Open kjacks opened 3 years ago

kjacks commented 3 years ago

Enable the export button in the UI for query results in Entity References Mode. For example, allowing users to export all Directorships that a Person is involved with.

kjacks commented 3 years ago

@sunu the API returns an links.export for these queries, but would the exported csv be meaningful as it's currently formulated? i.e. would it export a list of Intervals with referred ids, without populating the referred entities themselves?

Rosencrantz commented 3 years ago

My question here would be why might a user want to export this data, and as a followup, what would need to happen for them to be able to complete the work inside of Aleph

sunu commented 3 years ago

Didn't notice we already have an issue for this. This is exactly the problem Dhruv was trying to solve last week and had to write a script to get it done. We should of course tweak the export logic to populate the referred entities to make the export more useful. May be we can talk to @brrttwrks and come up with a more useful export structure.

@Rosencrantz IMO, the main use case is to take this data into Excel since most journalist are more comfortable with that. Also, currently, there is no way in Aleph to collect this data from several target entities into one list to do any kind of analysis. Once we add the ability to reference entities from other datasets in a list, it can be a bit more convenient to do this kind of work inside Aleph itself.

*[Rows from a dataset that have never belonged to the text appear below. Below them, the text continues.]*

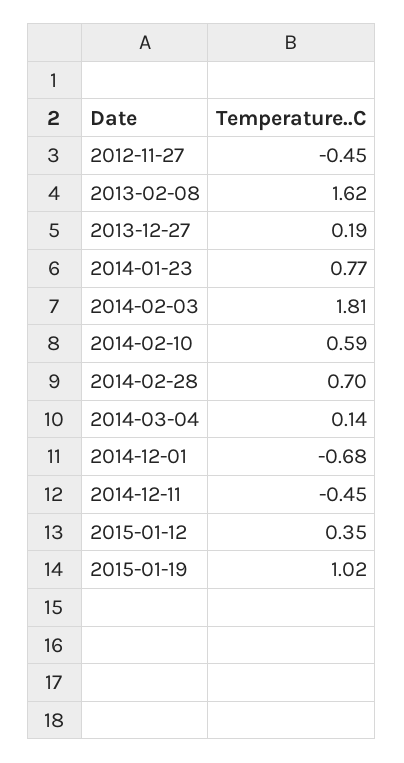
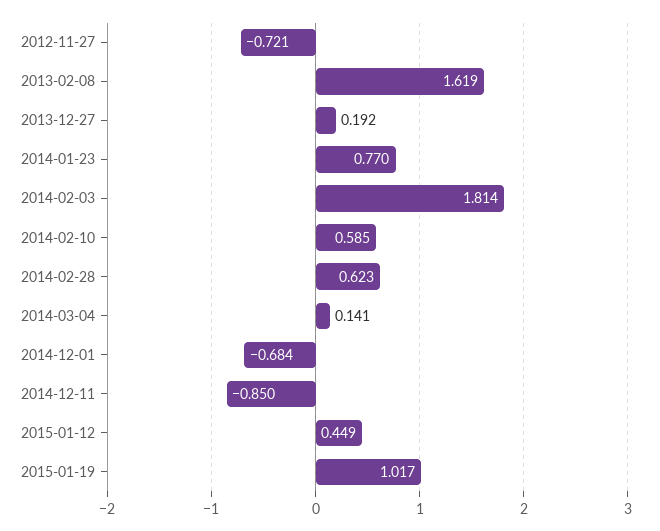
  {
-   "2012-11-27": -0.45,
+   "2012-11-27": -0.721,
    "2013-02-08": 1.619,
    "2013-12-27": 0.192,
    "2014-01-23": 0.77,
    "2014-02-03": 1.814,
    "2014-02-10": 0.585,
-   "2014-02-28": 0.7,
+   "2014-02-28": 0.623,
    "2014-03-04": 0.141,
    "2014-12-01": -0.684,
-   "2014-12-11": -0.45,
+   "2014-12-11": -0.85,
-   "2015-01-12": 0.35,
+   "2015-01-12": 0.449,
    "2015-01-19": 1.017
  }

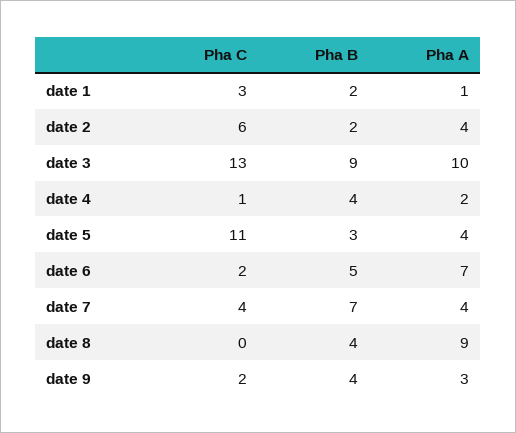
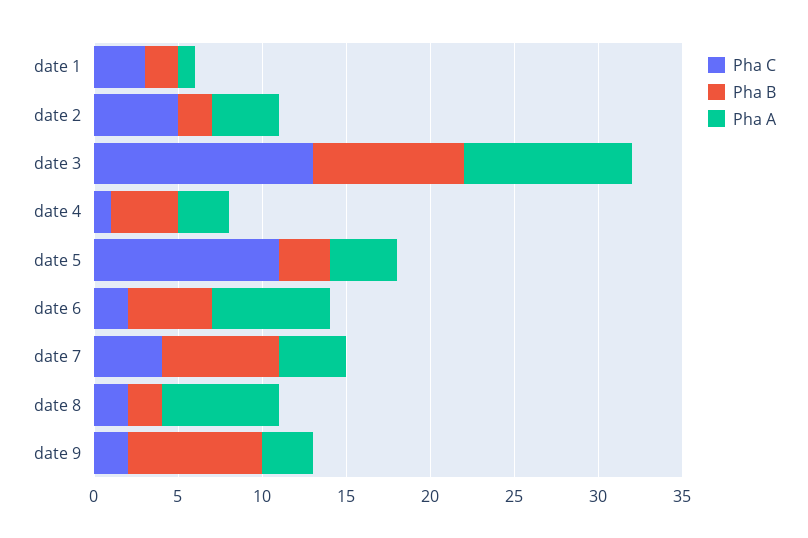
  {
    "Pha C": {
      "date 1": 3,
-     "date 2": 6,
+     "date 2": 5,
      "date 3": 13,
      "date 4": 1,
      "date 5": 11,
      "date 6": 2,
      "date 7": 4,
-     "date 8": 0,
+     "date 8": 2,
      "date 9": 2
    },
    "Pha B": {
      "date 1": 2,
      "date 2": 2,
      "date 3": 9,
      "date 4": 4,
      "date 5": 3,
      "date 6": 5,
      "date 7": 7,
-     "date 8": 4,
+     "date 8": 2,
-     "date 9": 4
+     "date 9": 8
    },
    "Pha A": {
      "date 1": 1,
      "date 2": 4,
      "date 3": 10,
-     "date 4": 2,
+     "date 4": 3,
      "date 5": 4,
      "date 6": 7,
      "date 7": 4,
-     "date 8": 9,
+     "date 8": 7,
      "date 9": 3
    }
  }

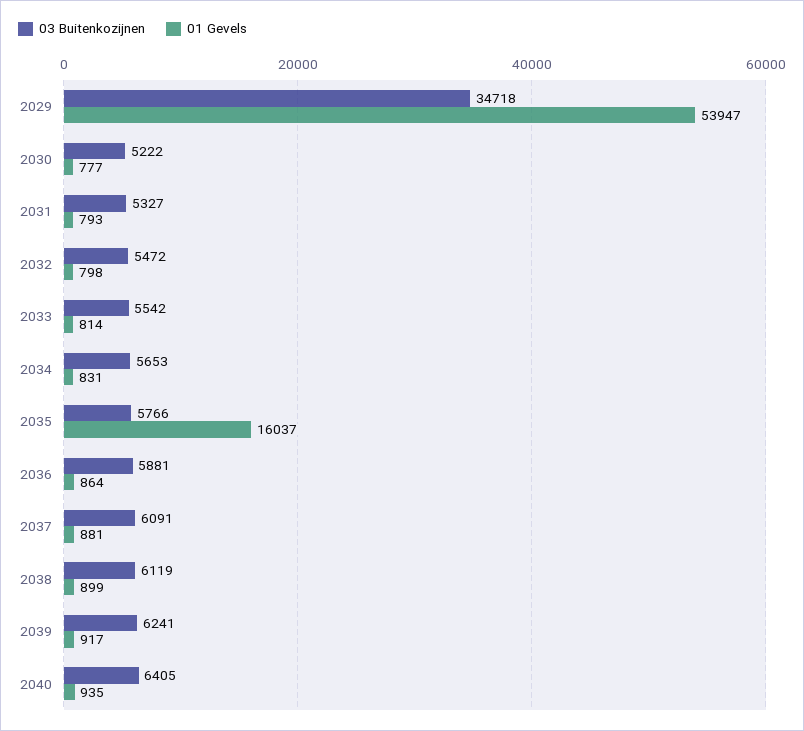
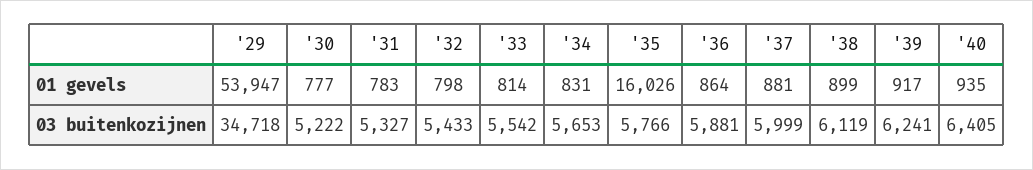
  {
    "03 Buitenkozijnen": {
      "2029": 34718,
      "2030": 5222,
      "2031": 5327,
-     "2032": 5472,
+     "2032": 5433,
      "2033": 5542,
      "2034": 5653,
      "2035": 5766,
      "2036": 5881,
-     "2037": 6091,
+     "2037": 5999,
      "2038": 6119,
      "2039": 6241,
      "2040": 6405
    },
    "01 Gevels": {
      "2029": 53947,
      "2030": 777,
-     "2031": 793,
+     "2031": 783,
      "2032": 798,
      "2033": 814,
      "2034": 831,
-     "2035": 16037,
+     "2035": 16026,
      "2036": 864,
      "2037": 881,
      "2038": 899,
      "2039": 917,
      "2040": 935
    }
  }

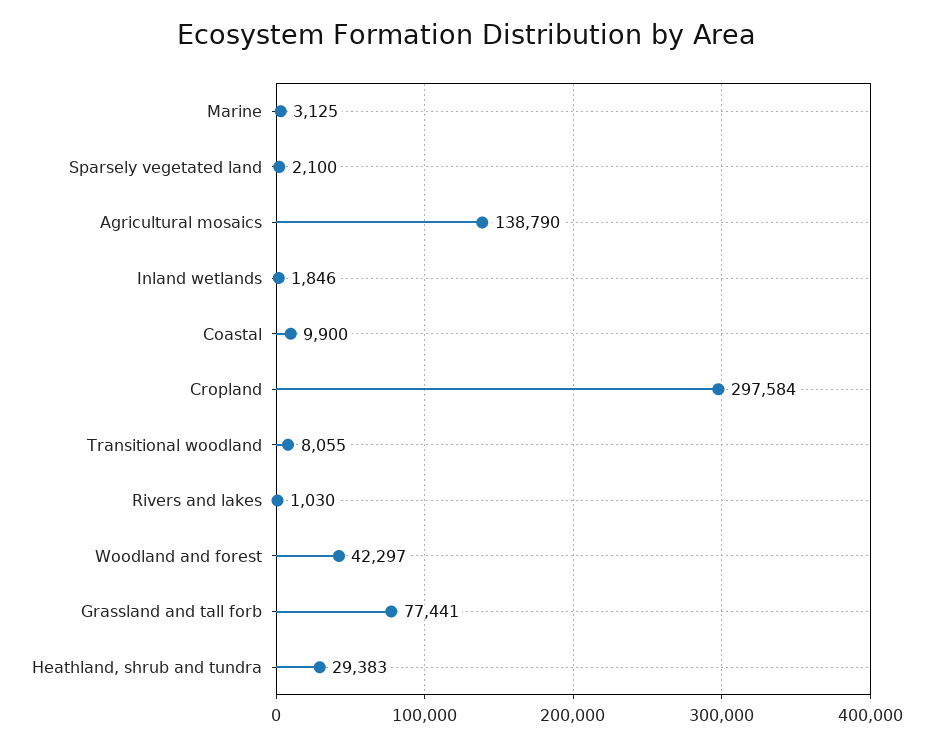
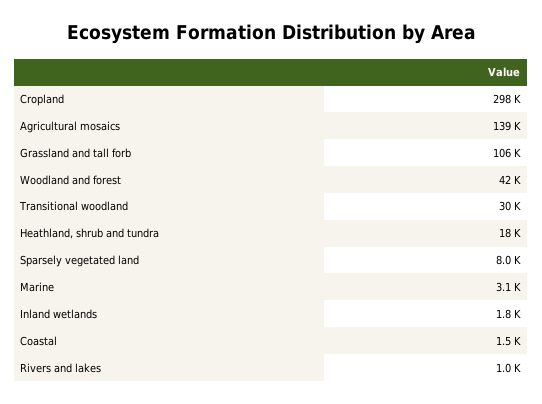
  {
    "Marine": 3125,
-   "Sparsely vegetated land": 2100,
+   "Sparsely vegetated land": 8000,
    "Agricultural mosaics": 138790,
    "Inland wetlands": 1846,
-   "Coastal": 9900,
+   "Coastal": 1500,
    "Cropland": 297584,
-   "Transitional woodland": 8055,
+   "Transitional woodland": 30000,
    "Rivers and lakes": 1030,
    "Woodland and forest": 42297,
-   "Grassland and tall forb": 77441,
+   "Grassland and tall forb": 106000,
-   "Heathland, shrub and tundra": 29383
+   "Heathland, shrub and tundra": 18000
  }

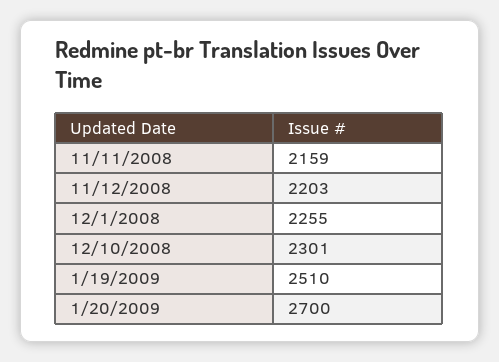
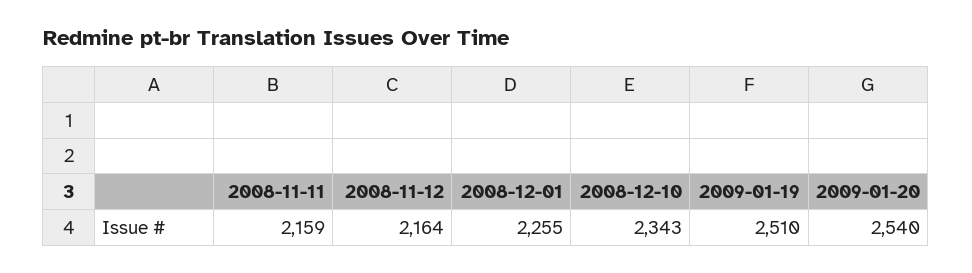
  {
    "11/11/2008": 2159,
-   "11/12/2008": 2203,
+   "11/12/2008": 2164,
    "12/1/2008": 2255,
-   "12/10/2008": 2301,
+   "12/10/2008": 2343,
    "1/19/2009": 2510,
-   "1/20/2009": 2700
+   "1/20/2009": 2540
  }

brrttwrks commented 2 years ago

Related: people want to export lists as CSVs or XLSX workbooks. The resultant export should, of course have the Aleph ID references when Intervals are concerned, but should also have the names in human readable way. In our case, when FtM represents many-to-many relationships, this presents a problem. Users want this to be easy, but spreadsheets are 2-dimensional. One table for each entity type with reference ids (foreign ids) is easiest, but might be least useful. Pre-joining tables might be useful, but which ones? I am leaning to the former to save our sanity. I take that back - I think the Thing tables are OK, but the Interval tables are just not useful for humans. We should be doing joins to be able to give people tables with the actual names instead of a table of foreign keys.